→ Problem statement
Only these lines are needed: the first line of the entries below through the line with "Page size: 1241x1754.", each returned exactly.

::: Given data :::

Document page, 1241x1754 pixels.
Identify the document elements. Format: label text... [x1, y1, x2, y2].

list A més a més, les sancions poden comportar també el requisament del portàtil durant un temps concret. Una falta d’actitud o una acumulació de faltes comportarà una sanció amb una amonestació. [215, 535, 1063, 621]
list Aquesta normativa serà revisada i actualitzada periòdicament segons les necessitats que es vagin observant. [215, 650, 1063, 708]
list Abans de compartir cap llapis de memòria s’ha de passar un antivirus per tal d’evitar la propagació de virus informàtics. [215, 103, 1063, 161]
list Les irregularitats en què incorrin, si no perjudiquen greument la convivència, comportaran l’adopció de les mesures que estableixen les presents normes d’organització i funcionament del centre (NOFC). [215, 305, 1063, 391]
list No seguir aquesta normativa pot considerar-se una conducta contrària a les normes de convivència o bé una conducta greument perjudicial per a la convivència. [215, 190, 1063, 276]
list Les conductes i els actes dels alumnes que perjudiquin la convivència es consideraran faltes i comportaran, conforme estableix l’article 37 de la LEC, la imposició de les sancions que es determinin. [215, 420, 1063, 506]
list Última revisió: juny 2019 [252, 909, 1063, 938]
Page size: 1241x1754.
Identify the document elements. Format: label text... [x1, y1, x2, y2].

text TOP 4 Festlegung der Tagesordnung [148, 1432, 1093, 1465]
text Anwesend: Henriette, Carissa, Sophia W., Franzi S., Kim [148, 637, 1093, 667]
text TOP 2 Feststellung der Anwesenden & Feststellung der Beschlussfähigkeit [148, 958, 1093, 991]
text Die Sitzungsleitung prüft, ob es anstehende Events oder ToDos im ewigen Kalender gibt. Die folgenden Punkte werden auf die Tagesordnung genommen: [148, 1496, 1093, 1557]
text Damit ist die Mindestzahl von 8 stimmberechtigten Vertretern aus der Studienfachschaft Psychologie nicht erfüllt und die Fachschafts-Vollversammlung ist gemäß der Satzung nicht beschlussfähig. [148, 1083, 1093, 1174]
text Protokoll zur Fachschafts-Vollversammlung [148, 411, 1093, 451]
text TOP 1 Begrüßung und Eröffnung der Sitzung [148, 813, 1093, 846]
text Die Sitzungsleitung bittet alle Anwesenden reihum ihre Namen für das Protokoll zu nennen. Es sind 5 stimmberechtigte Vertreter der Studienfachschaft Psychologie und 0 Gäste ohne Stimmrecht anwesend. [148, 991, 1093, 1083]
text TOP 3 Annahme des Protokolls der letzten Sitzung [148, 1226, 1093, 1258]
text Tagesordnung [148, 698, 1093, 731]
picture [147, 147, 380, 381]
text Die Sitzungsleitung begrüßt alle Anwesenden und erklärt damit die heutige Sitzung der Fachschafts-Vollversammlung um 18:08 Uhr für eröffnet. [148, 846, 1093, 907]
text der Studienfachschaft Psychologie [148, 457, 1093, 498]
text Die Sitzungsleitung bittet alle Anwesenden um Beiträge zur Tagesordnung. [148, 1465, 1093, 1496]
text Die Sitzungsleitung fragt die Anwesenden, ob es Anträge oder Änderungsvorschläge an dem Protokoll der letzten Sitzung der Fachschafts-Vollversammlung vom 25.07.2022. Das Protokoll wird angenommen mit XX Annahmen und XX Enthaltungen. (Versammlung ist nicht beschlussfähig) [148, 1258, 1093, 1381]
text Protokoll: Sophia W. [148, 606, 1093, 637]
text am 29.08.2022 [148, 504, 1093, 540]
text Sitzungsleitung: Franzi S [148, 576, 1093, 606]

:::

→ Result
Document page, 1241x1754 pixels.
Identify the document elements. Format: label text... [x1, y1, x2, y2].

list A més a més, les sancions poden comportar també el requisament del portàtil durant un temps concret. Una falta d’actitud o una acumulació de faltes comportarà una sanció amb una amonestació. [215, 535, 1063, 621]
list Aquesta normativa serà revisada i actualitzada periòdicament segons les necessitats que es vagin observant. [215, 650, 1063, 708]
list Abans de compartir cap llapis de memòria s’ha de passar un antivirus per tal d’evitar la propagació de virus informàtics. [215, 103, 1063, 161]
list Les irregularitats en què incorrin, si no perjudiquen greument la convivència, comportaran l’adopció de les mesures que estableixen les presents normes d’organització i funcionament del centre (NOFC). [215, 305, 1063, 391]
list No seguir aquesta normativa pot considerar-se una conducta contrària a les normes de convivència o bé una conducta greument perjudicial per a la convivència. [215, 190, 1063, 276]
list Les conductes i els actes dels alumnes que perjudiquin la convivència es consideraran faltes i comportaran, conforme estableix l’article 37 de la LEC, la imposició de les sancions que es determinin. [215, 420, 1063, 506]
list Última revisió: juny 2019 [252, 909, 1063, 938]
Page size: 1241x1754.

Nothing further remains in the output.